If $$\frac{-1}{2}<x<\frac{1}{n}$$ for n>2, then $$cos(x)<\frac{1}{2}$$ (since $$cos(\frac{\pi}{6}=\frac{1}{2}$$. All you really are interested in here is that cos(x) is bounded away from zero).

Then if $$0<x<\frac{1}{n}$$ we have $$\frac{cos(x)}{x} \geq \frac{n}{2}$$ and if $$\frac{-1}{n}<x<0$$, we have $$\frac{cos(x)}{x} \leq \frac{-n}{2}$$

And then follow up with some conclusions

3. Jun 6, 2010

### vela

Staff Emeritus
If you look at the formal definition of the limit of a function, you'll see that for the limit to exist, (cos x)/x has to approach some real number L as x approaches 0. The fact that (cos x)/x is unbounded as you approach 0 from either side is enough to say that the limit doesn't exist. So when you write something like

$$\lim_{x \to c} f(x) = \infty$$

you're actually saying the limit doesn't exist and you're saying why, i.e. f(x) blows up there.

In comparison, if you look at the function f(x)=|x|/x as x approaches 0, then the one-sided limits do exist, so there's still the possibility that the two-sided limit exists. But in this case, the one-sided limits

$$\lim_{x \to 0^+} \frac{|x|}{x} = 1$$

and

$$\lim_{x \to 0^-} \frac{|x|}{x} = -1$$

aren't equal, so you would conclude from that that the limit doesn't exist.

Last edited: Jun 6, 2010
4. Jun 6, 2010

### Office_Shredder

Staff Emeritus
In this case you can't even say the limit is infinity, because it goes to negative infinity from the other side.

5. Jun 6, 2010

### Moogie

"The fact that (cos x)/x is unbounded as you approach 0 from either side is enough to say that the limit doesn't exist."

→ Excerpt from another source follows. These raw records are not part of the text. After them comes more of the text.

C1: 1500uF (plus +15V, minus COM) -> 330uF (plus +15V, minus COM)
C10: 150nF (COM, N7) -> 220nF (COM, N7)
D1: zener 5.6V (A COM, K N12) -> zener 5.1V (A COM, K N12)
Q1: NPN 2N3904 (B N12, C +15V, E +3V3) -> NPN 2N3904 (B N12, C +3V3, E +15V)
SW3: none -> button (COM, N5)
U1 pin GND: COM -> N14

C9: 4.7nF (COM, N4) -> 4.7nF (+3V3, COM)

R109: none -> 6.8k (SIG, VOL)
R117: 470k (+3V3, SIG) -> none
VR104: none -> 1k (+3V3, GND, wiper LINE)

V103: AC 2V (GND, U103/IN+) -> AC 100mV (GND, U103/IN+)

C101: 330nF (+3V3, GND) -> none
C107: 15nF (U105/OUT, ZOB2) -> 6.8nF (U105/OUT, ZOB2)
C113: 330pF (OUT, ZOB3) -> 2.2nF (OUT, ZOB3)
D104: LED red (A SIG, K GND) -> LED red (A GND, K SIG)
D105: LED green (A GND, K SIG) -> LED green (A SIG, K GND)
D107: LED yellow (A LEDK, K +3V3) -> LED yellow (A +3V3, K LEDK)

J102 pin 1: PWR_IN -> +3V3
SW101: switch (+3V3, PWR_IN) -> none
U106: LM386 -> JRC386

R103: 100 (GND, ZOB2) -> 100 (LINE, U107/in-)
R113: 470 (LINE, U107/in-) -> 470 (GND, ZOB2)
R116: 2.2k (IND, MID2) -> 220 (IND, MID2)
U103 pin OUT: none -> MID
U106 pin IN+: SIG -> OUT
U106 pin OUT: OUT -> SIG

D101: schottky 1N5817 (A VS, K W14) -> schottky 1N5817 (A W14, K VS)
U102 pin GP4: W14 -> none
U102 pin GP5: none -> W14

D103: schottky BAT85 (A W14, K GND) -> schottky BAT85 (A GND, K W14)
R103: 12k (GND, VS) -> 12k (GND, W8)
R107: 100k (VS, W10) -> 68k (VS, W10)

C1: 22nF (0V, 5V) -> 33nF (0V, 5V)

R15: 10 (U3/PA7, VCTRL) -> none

Sorry if I am too basic for everyone here but I am teaching myself maths and don't know all of the terms you use. What do you mean by cos x /x is unbounded

6. Jun 6, 2010

### vela

Staff Emeritus
In plain English, it just means (cos x)/x goes to infinity as x goes to 0+. Similarly, the function is also unbounded coming from the left because it goes to -infinity.

To be a bit more technical, if you approach 0 from the right, for example, there's no number M such that (cos x)/x is always less than M. If there were such a number, you'd call M an upper bound, and (cos x)/x would be bounded (from above).

7. Jun 6, 2010

### Moogie

Hi

Thanks for that. Does unbounded specifically mean as you approach 0 from above (0+) because you didn't mention 0-

Was everything correct/ok in the assumptions I made in my original question? I appreciate I could have expressed them in a more formal way but I'm getting used to the language/notation. I'm more concerned about my intuition of the problem

thanks

8. Jun 6, 2010

### vela

Staff Emeritus
No, the function isn't bounded from below when $x \to 0^-$, so it's unbounded on that side too.